The answer should hold only the lines from the beginning of the material through the one with "G04 Gerber Fmt", reproduced exactly and without pictures.

Supplied records section start

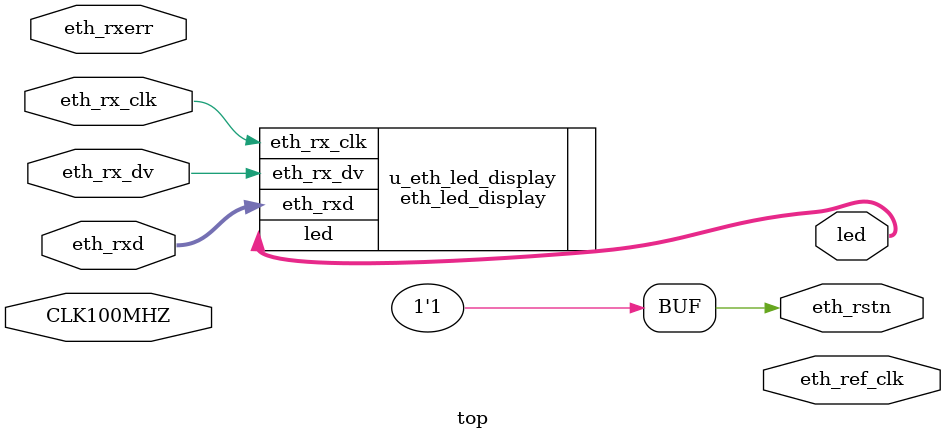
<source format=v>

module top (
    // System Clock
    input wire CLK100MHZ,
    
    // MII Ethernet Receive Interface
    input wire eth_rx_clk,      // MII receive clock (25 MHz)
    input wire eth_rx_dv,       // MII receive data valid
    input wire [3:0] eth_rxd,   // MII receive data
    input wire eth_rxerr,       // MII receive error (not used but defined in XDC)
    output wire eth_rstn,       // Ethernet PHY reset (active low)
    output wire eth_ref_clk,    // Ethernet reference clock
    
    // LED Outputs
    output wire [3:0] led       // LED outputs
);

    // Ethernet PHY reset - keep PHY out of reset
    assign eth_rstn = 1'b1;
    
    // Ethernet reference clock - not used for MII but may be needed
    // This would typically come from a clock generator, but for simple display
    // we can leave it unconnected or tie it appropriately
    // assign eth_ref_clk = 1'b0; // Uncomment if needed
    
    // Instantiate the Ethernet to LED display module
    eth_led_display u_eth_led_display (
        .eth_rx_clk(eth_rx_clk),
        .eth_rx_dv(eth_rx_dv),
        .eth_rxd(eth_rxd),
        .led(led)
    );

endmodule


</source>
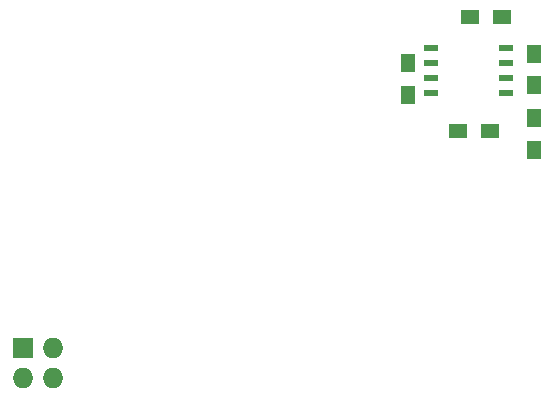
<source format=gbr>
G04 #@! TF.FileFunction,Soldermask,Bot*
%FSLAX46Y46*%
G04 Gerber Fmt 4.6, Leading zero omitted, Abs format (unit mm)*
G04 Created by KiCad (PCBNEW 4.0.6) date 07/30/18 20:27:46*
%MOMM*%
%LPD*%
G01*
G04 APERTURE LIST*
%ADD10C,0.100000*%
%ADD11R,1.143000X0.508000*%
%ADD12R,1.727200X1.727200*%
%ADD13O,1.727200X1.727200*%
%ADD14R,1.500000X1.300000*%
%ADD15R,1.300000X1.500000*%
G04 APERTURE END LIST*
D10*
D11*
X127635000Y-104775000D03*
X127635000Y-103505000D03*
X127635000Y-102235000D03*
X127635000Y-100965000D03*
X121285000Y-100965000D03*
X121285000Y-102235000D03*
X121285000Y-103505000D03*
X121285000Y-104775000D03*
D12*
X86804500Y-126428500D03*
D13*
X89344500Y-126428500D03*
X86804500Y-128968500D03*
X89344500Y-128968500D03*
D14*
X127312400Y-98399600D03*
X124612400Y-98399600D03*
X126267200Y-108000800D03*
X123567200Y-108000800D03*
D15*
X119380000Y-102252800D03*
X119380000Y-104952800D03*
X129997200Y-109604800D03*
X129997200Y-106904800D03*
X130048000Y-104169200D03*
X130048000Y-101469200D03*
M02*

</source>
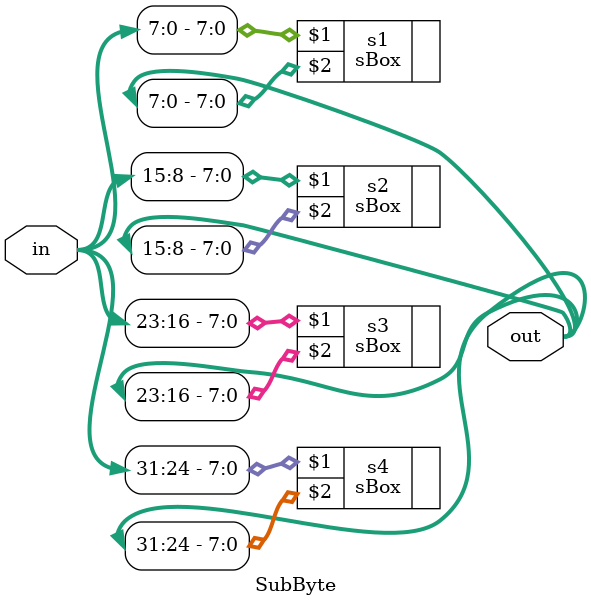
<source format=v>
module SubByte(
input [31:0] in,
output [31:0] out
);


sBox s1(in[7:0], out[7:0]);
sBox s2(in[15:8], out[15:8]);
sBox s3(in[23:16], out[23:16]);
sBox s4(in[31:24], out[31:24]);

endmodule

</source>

Supplied records section end

## Reply
<source format=v>

module top (
    // System Clock
    input wire CLK100MHZ,
    
    // MII Ethernet Receive Interface
    input wire eth_rx_clk,      // MII receive clock (25 MHz)
    input wire eth_rx_dv,       // MII receive data valid
    input wire [3:0] eth_rxd,   // MII receive data
    input wire eth_rxerr,       // MII receive error (not used but defined in XDC)
    output wire eth_rstn,       // Ethernet PHY reset (active low)
    output wire eth_ref_clk,    // Ethernet reference clock
    
    // LED Outputs
    output wire [3:0] led       // LED outputs
);

    // Ethernet PHY reset - keep PHY out of reset
    assign eth_rstn = 1'b1;
    
    // Ethernet reference clock - not used for MII but may be needed
    // This would typically come from a clock generator, but for simple display
    // we can leave it unconnected or tie it appropriately
    // assign eth_ref_clk = 1'b0; // Uncomment if needed
    
    // Instantiate the Ethernet to LED display module
    eth_led_display u_eth_led_display (
        .eth_rx_clk(eth_rx_clk),
        .eth_rx_dv(eth_rx_dv),
        .eth_rxd(eth_rxd),
        .led(led)
    );

endmodule


</source>
<source format=gbr>
G04 #@! TF.FileFunction,Soldermask,Bot*
%FSLAX46Y46*%
G04 Gerber Fmt 4.6, Leading zero omitted, Abs format (unit mm)*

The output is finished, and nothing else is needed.